Use this to control comparison figure generation directly from the study config:

{
  "comparison": {
    "tile_parameter": "crop",
    "targets": [
      { "metric": "ssimulacra2", "values": [70, 80, 90] },
      { "metric": "bits_per_pixel", "values": [0.4, 0.8, 1.6] }
    ],
    "exclude_images": ["0828.png"]
  }
}

Quality specification formats

Format	Example	Expands to
Single integer	`75`	`[75]`
Explicit list	`[60, 75, 90]`	`[60, 75, 90]`
Range object	`{"start": 30, "stop": 90, "step": 10}`	`[30, 40, 50, 60, 70, 80, 90]`

Using `extra_args`

The extra_args field passes additional CLI arguments directly to the encoder tool. Keys are argument names (without leading dashes) and values are argument values:

{
  "format": "avif",
  "quality": [60, 75],
  "speed": 4,
  "extra_args": {
    "sharpness": 2,
    "ignore-exif": true
  }
}

Note that extra_args values are recorded in the quality results for traceability but are not currently passed to the encoder CLI automatically. To use them, the encoder method in src/encoder.py needs to be updated. See Extend formats and metrics for guidance on exposing additional encoder parameters.

Run the study

Ensure the dataset is available:
Terminal window
```
just fetch div2k-valid
```
Run the pipeline with a time budget:
Terminal window
```
just pipeline my-study 30m
```
Analyze results:
Terminal window
```
just analyze my-study
```
Generate visual comparisons:
Terminal window
```
just compare my-study
```
Generate a report (includes all studies with results):
Terminal window
```
just report
```

Schema validation

Adding "$schema": "../study.schema.json" to your file enables in-editor validation and autocompletion in VS Code. The schema enforces valid format names, quality ranges, and parameter bounds.

Tips

Start small: Use max_images: 5 and a short time budget (5m) to verify your config before running a full study.

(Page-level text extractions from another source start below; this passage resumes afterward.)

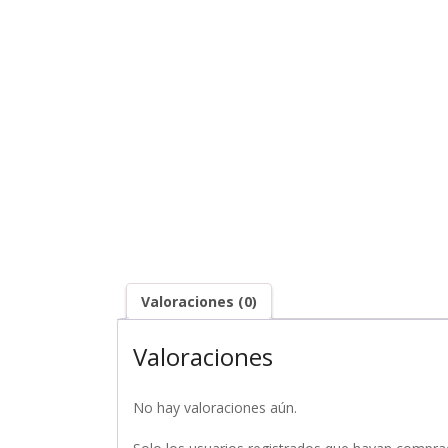
Valoraciones (0)
Valoraciones
No hay valoraciones aún.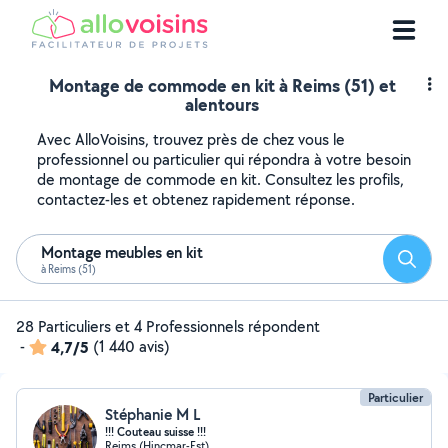
Montage de commode en kit à Reims (51) et
alentours
Avec AlloVoisins, trouvez près de chez vous le
professionnel ou particulier qui répondra à votre besoin
de montage de commode en kit. Consultez les profils,
contactez-les et obtenez rapidement réponse.
Montage meubles en kit
Reche
à Reims (51)
28 Particuliers et 4 Professionnels répondent
-
4,7/5
(1 440 avis)
Particulier
Stéphanie M L
!!! Couteau suisse !!!
Reims (Hincmar-Est)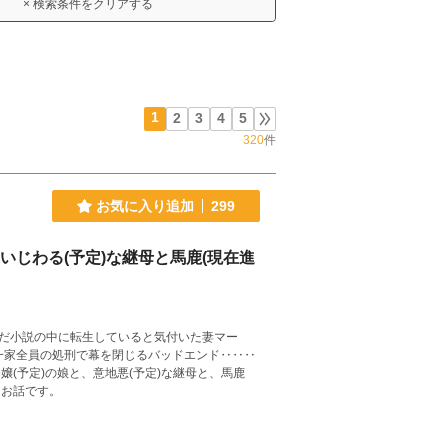
× 検索条件をクリアする
1
2
3
4
5
320
件
お気に入り追加
299
いじわる(予定)な継母と馬鹿(現在進
だ小説の中に転生していると気付いた妻マー
一家全員の処刑で幕を閉じるバッドエンド‥‥‥
(予定)の娘と、意地悪(予定)な継母と、馬鹿
るお話です。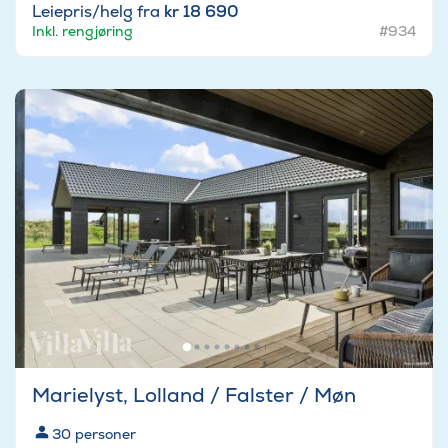
Leiepris/helg fra
kr 18 690
Inkl. rengjøring
#934
Marielyst, Lolland / Falster / Møn
30
personer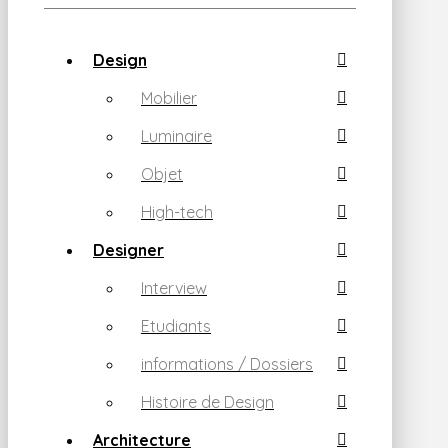
Design
Mobilier
Luminaire
Objet
High-tech
Designer
Interview
Etudiants
informations / Dossiers
Histoire de Design
Architecture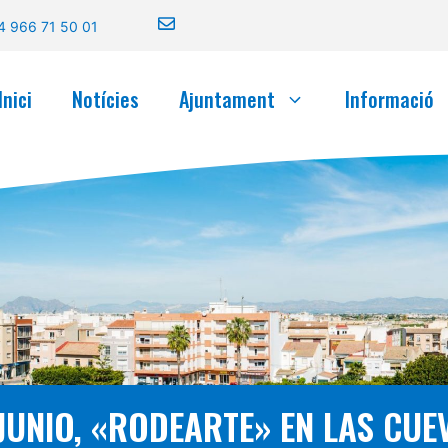
4 966 71 50 01
Inici
Notícies
Ajuntament
Informació
JUNIO, «RODEARTE» EN LAS CUE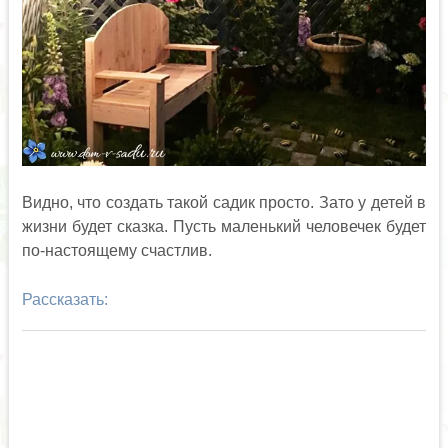
Видно, что создать такой садик просто. Зато у детей в
жизни будет сказка. Пусть маленький человечек будет
по-настоящему счастлив.
Рассказать: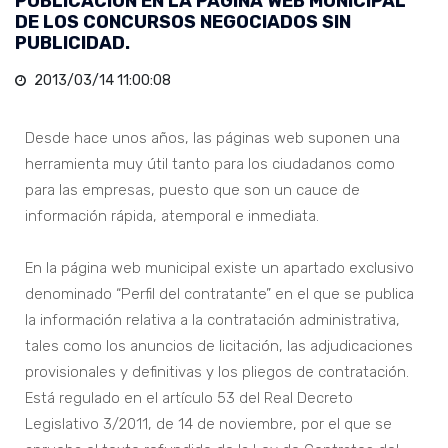
PUBLICACIÓN EN LA PÁGINA WEB MUNICIPAL
DE LOS CONCURSOS NEGOCIADOS SIN
PUBLICIDAD.
2013/03/14 11:00:08
Desde hace unos años, las páginas web suponen una
herramienta muy útil tanto para los ciudadanos como
para las empresas, puesto que son un cauce de
información rápida, atemporal e inmediata.
En la página web municipal existe un apartado exclusivo
denominado “Perfil del contratante” en el que se publica
la información relativa a la contratación administrativa,
tales como los anuncios de licitación, las adjudicaciones
provisionales y definitivas y los pliegos de contratación.
Está regulado en el artículo 53 del Real Decreto
Legislativo 3/2011, de 14 de noviembre, por el que se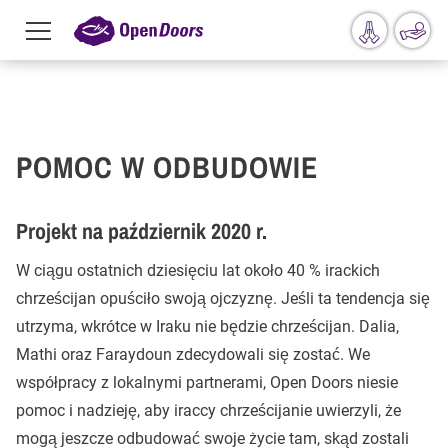
Menu
toggle
Przejdź do treści
POMOC W ODBUDOWIE
Projekt na październik 2020 r.
W ciągu ostatnich dziesięciu lat około 40 % irackich
chrześcijan opuściło swoją ojczyznę. Jeśli ta tendencja się
utrzyma, wkrótce w Iraku nie będzie chrześcijan. Dalia,
Mathi oraz Faraydoun zdecydowali się zostać. We
współpracy z lokalnymi partnerami, Open Doors niesie
pomoc i nadzieję, aby iraccy chrześcijanie uwierzyli, że
mogą jeszcze odbudować swoje życie tam, skąd zostali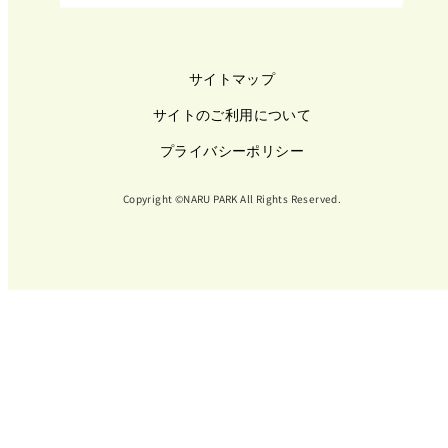
サイトマップ
サイトのご利用について
プライバシーポリシー
Copyright ©NARU PARK All Rights Reserved.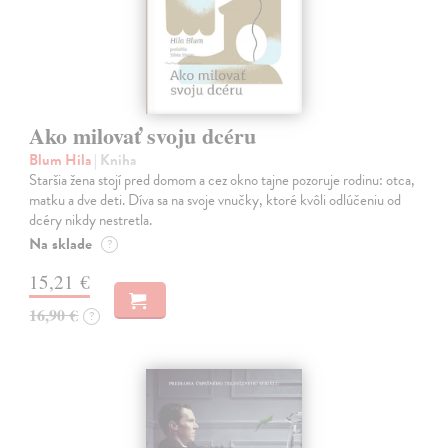
Ako milovať svoju dcéru
Blum Hila
| Kniha
Staršia žena stojí pred domom a cez okno tajne pozoruje rodinu: otca,
matku a dve deti. Díva sa na svoje vnučky, ktoré kvôli odlúčeniu od
dcéry nikdy nestretla.
Na sklade
?
15,21 €
16,90 €
?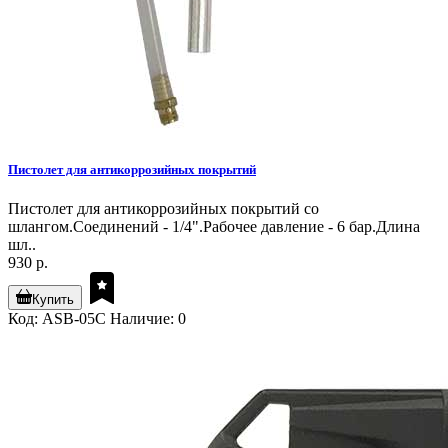
Пистолет для антикоррозийных покрытий
Пистолет для антикоррозийных покрытий со
шлангом.Соединений - 1/4".Рабочее давление - 6 бар.Длина
шл..
930 р.
Купить
Код: ASB-05C
Наличие: 0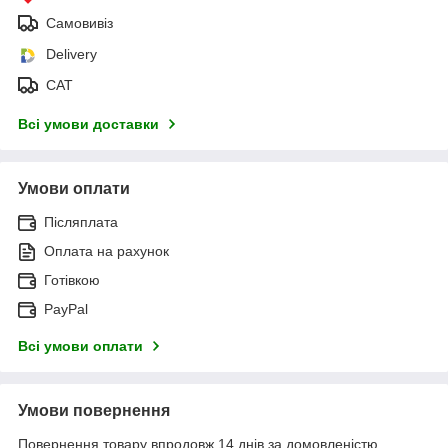
Самовивіз
Delivery
САТ
Всі умови доставки
Умови оплати
Післяплата
Оплата на рахунок
Готівкою
PayPal
Всі умови оплати
Умови повернення
Повернення товару впродовж 14 днів за домовленістю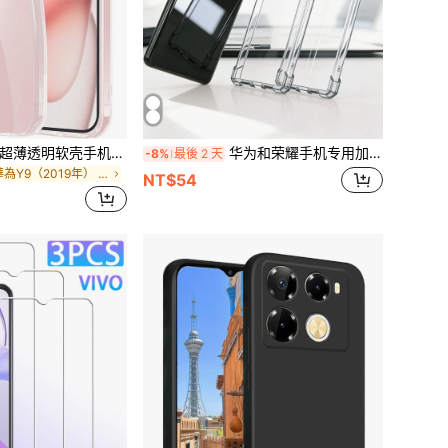
硅胶屏幕保护纯色超薄透明软壳手机壳，兼容 16/15/14/13/12/11 Pro Max Plus Mini，透明后盖，兼容SE3/SE2/8/7/6 Plus，防水防震防摔防刮花，国际版，非国内版，礼品/生日/商务办公两用
华为和荣耀手机专用加厚防摔TPU透明手机壳（2件装），防震高透明度，简约耐用防刮软壳。
-8%
最後 2 天
在 華為Y9（2019年） 基本款手機殼
NT$54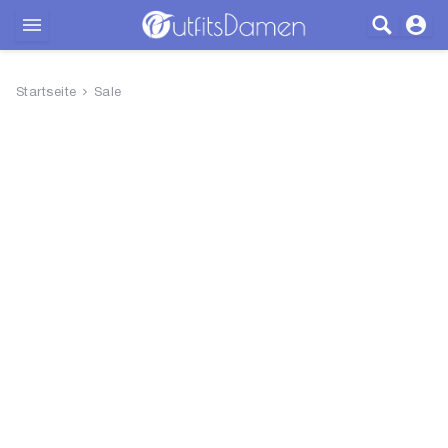
Outfits
Startseite
Sale
Bekleidung
Wäsche
Schuhe
Accessoires
SALE
Blog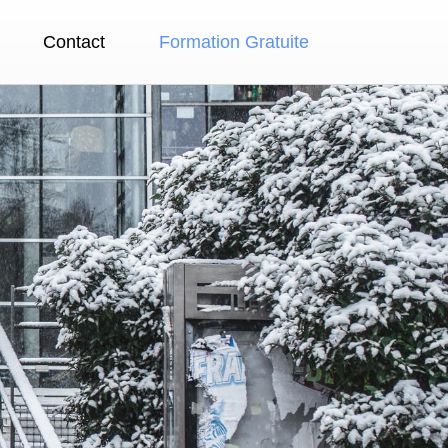
Contact
Formation Gratuite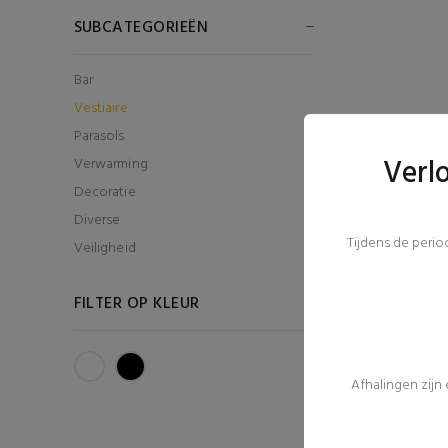
SUBCATEGORIEËN
Bar
Vestiaire
Parasols
Verl
Verwarming
Decoratie
Diverse
Tijdens de peri
Veiligheid
FILTER OP KLEUR
Afhalingen zijn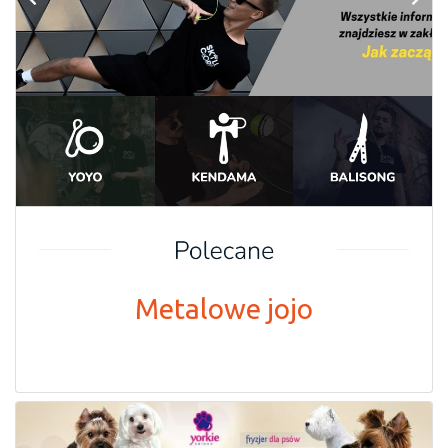
Metalowe jojo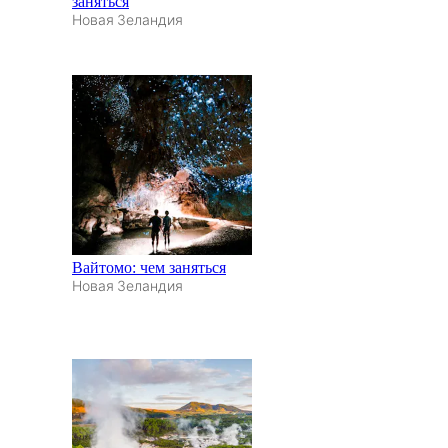
заняться
Новая Зеландия
Вайтомо: чем заняться
Новая Зеландия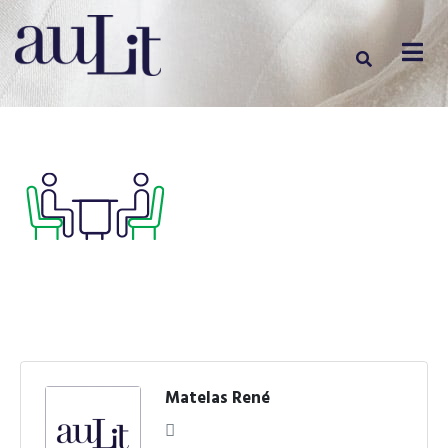
Matelas René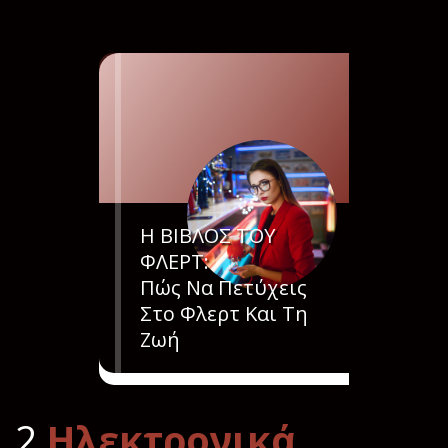
Η ΒΙΒΛΟΣ ΤΟΥ
ΦΛΕΡΤ:
Πώς Να Πετύχεις
Στο Φλερτ Και Τη
Ζωή
2
Ηλεκτρονικά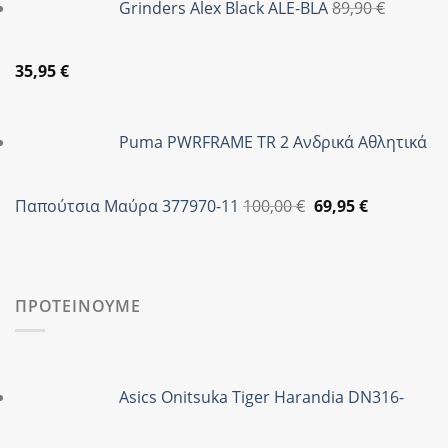
Grinders Alex Black ALE-BLA
89,90
€
59,95 €.
είναι:
47,95 €.
Original
Η
35,95
€
price
τρέχουσα
was:
τιμή
Puma PWRFRAME TR 2 Ανδρικά Αθλητικά
89,90 €.
είναι:
35,95 €.
Original
Η
Παπούτσια Μαύρα 377970-11
100,00
€
69,95
€
price
τρέχουσα
was:
τιμή
100,00 €.
είναι:
69,95 €.
ΠΡΟΤΕΙΝΟΥΜΕ
Asics Onitsuka Tiger Harandia DN316-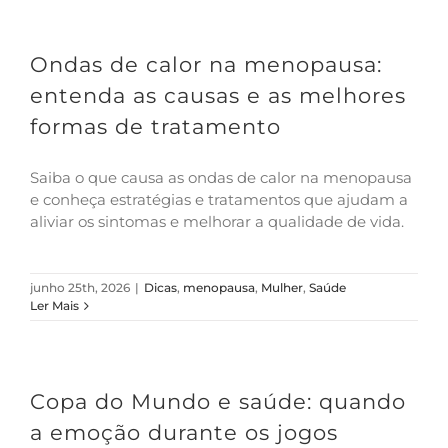
Ondas de calor na menopausa:
entenda as causas e as melhores
formas de tratamento
Saiba o que causa as ondas de calor na menopausa
e conheça estratégias e tratamentos que ajudam a
aliviar os sintomas e melhorar a qualidade de vida.
junho 25th, 2026
|
Dicas
,
menopausa
,
Mulher
,
Saúde
Ler Mais
Copa do Mundo e saúde: quando
a emoção durante os jogos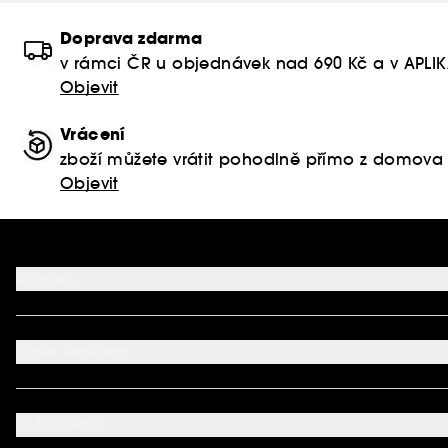
Doprava zdarma
v rámci ČR u objednávek nad 690 Kč a v APLI
Objevit
Vrácení
zboží můžete vrátit pohodlně přímo z domova
Objevit
Pomoc
FAQ
Podmínky Nabídek
Vaše Sephora
Vrácení produktu
Dodací podmínky
Můj účet
Způsob platby
Aplikace SEPHORA
Kontaktujte nás
O Sephora
Věrnostní program
Mapa stránky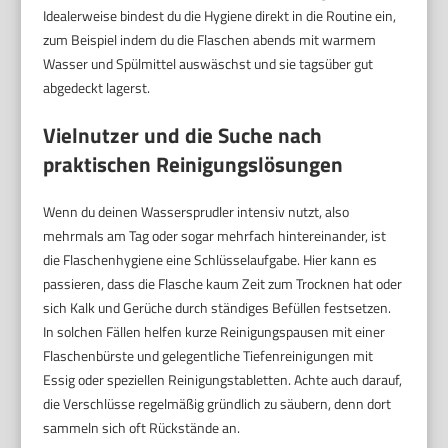
Idealerweise bindest du die Hygiene direkt in die Routine ein,
zum Beispiel indem du die Flaschen abends mit warmem
Wasser und Spülmittel auswäschst und sie tagsüber gut
abgedeckt lagerst.
Vielnutzer und die Suche nach
praktischen Reinigungslösungen
Wenn du deinen Wassersprudler intensiv nutzt, also
mehrmals am Tag oder sogar mehrfach hintereinander, ist
die Flaschenhygiene eine Schlüsselaufgabe. Hier kann es
passieren, dass die Flasche kaum Zeit zum Trocknen hat oder
sich Kalk und Gerüche durch ständiges Befüllen festsetzen.
In solchen Fällen helfen kurze Reinigungspausen mit einer
Flaschenbürste und gelegentliche Tiefenreinigungen mit
Essig oder speziellen Reinigungstabletten. Achte auch darauf,
die Verschlüsse regelmäßig gründlich zu säubern, denn dort
sammeln sich oft Rückstände an.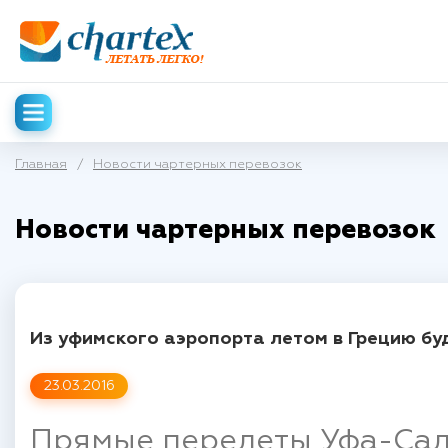
Главная
/
Новости чартерных перевозок
Новости чартерных перевозок
Из уфимского аэропорта летом в Грецию буде
23.03.2016
Прямые перелеты Уфа-Сал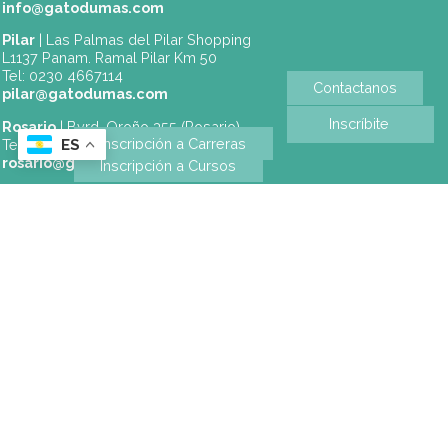
Contraseña
Recuérdeme
Identificarse
Crear una cuenta
¿Recordar usuario?
¿Olvidó su contraseña?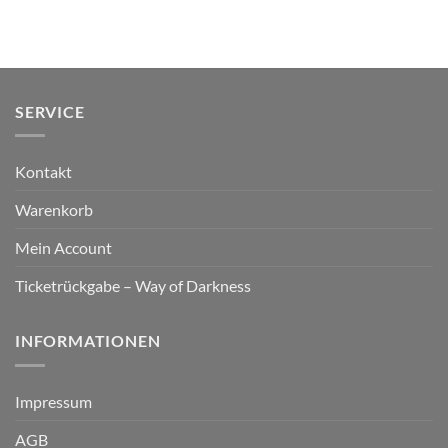
SERVICE
Kontakt
Warenkorb
Mein Account
Ticketrückgabe – Way of Darkness
INFORMATIONEN
Impressum
AGB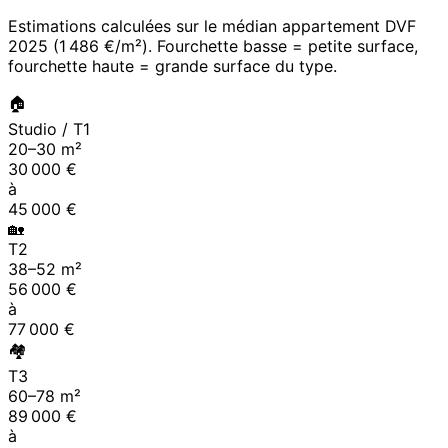
Estimations calculées sur le médian appartement DVF
2025
(
1 486 €/m²
). Fourchette basse = petite surface,
fourchette haute = grande surface du type.
🏠
Studio / T1
20
–
30
m²
30 000
€
à
45 000
€
🏡
T2
38
–
52
m²
56 000
€
à
77 000
€
🏘
T3
60
–
78
m²
89 000
€
à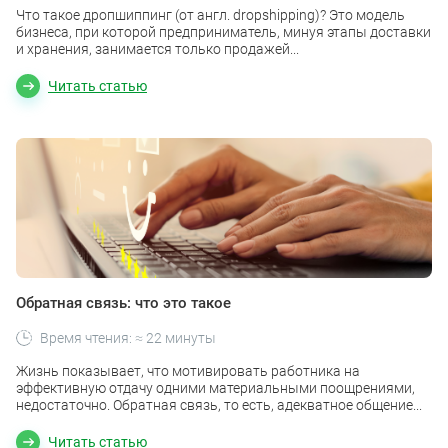
Что такое дропшиппинг (от англ. dropshipping)? Это модель
бизнеса, при которой предприниматель, минуя этапы доставки
и хранения, занимается только продажей...
Читать статью
Обратная связь: что это такое
Время чтения: ≈ 22 минуты
Жизнь показывает, что мотивировать работника на
эффективную отдачу одними материальными поощрениями,
недостаточно. Обратная связь, то есть, адекватное общение...
Читать статью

Dry run: Preview what would run without executing:

python3 scripts/run_pipeline.py my-study --time-budget 5m --dry-run

Parameter count: The pipeline runs every combination of parameters. With 10 quality levels × 4 speed settings × 2 chroma modes = 80 variants per image — plan time budgets accordingly.
Clean up: Remove a study’s data with just clean-study my-study.